[Exercise details]
In the news article about Mowi's hatchery in Newfoundland and Labrador, what annual smolt production capacity is given for the Indian Head hatchery?

[Excerpt provided]
^^^^

The Norwegian Atlantic salmon giant Mowi has suffered another major blow at its hatchery in the Canadian province of Newfoundland and Labrador, culling 450,000 juvenile fish after finding eight positive with a pathogenic strain of infectious salmon anemia (ISA) and six with a non-pathogenic strain.
Known as the “Indian Head” hatchery, the facility in the town of Stephenville was acquired by Mowi in July 2019 as part of its CAD 315 million ($248m) acquisition of Northern Harvest Sea Farms and is now considered part of the Northern Harvest Smolt Limited (NHSL) operation.
It was deemed one of the major prizes of the acquisition, as Mowi previously was required to purchase its smolts from other companies.
The hatchery maintains a production capacity of 4.5m smolts per year and is one of the only company-owned source of young salmon in Atlantic Canada. It feeds at least 33 cages in the area and had been slated for future expansion.
Mowi made public its “suspect detection” in a statement published March 27 on the website of the Newfoundland Aquaculture Industry Association. Such disclosures must now be made within 24 hours of such a detection per the regulatory changes put into place by the province after a massive mortality event last fall.
“The investigation is continuing with further sampling,” the company said in a press release issued Tuesday. “Should further fish be confirmed ISA positive through sampling, additional measures may be announced.”
The company said that all culled fish will be transported to a facility within the province that will convert them into biofuel. Following the culling, the facility will undergo a disinfecting process to ensure any presence of ISA is eradicated, and an enhanced program of additional testing and monitoring will continue at the facility with the involvement of regulatory authorities after the cull.
“The facility will remain in a state of quarantine until the quarantine is lifted by regulatory authorities. The cull, disinfecting process, and continued monitoring activity will be conducted per standard operating procedures approved by regulators,” the company said.
Mowi said the positive results were identified by continuous testing protocols led by the regulatory agencies.
“Per regulation, the suspect positive discovery was disclosed within 24 hours of detection, and in keeping with the industry’s focus on public disclosure, NHSL is now publicly announcing the ISA confirmation and our response,” the company said, stressing that ISA is not a human health issue or a food safety issue.
Mow said it “will now proceed with making revisions to its production planning, and remains committed to continuing productive operations in Stephenville, and throughout Atlantic Canada”.
The company was pursuing an effort to add tanks and expand the hatchery so that it could produce as many as 6.7m smolts per year but was dealt at least a temporary setback in late February when NL Supreme Court justice Daniel Boone ruled that a former environmental minister erred by not requiring an environmental review of area net pens, as first reported by Undercurrent.
The recent incident is just the latest tragedy to beset Mowi’s Canadian operations. The company, in September, suffered a major mortality event when it lost 2.6m Atlantic salmon in 72 cages at 10 different farm sites across Fortune Bay, off the coast of NL, an incident that was blamed on overly warm water. The company later estimated the cost of the loss to be $5.5m.
Many of the fish lost in the September mortality event were first grown as smolts at Indian Head.
Northern Harvest, at the time of its acquisition by Mowi, was already dealing with several cases of ISA that some believed were linked to a hatchery in Nova Scotia that had supplied many of the cages where infections were found.

^^^^

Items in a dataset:
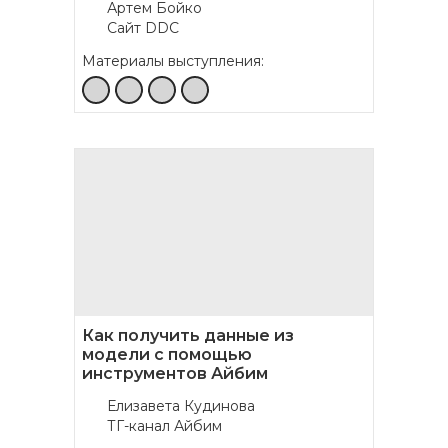
Артем Бойко
Сайт DDC
Материалы выступления:
Как получить данные из
модели с помощью
инструментов Айбим
Елизавета Кудинова
ТГ-канал Айбим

^^^^

[Response to the exercise]
4.5 million smolts per year.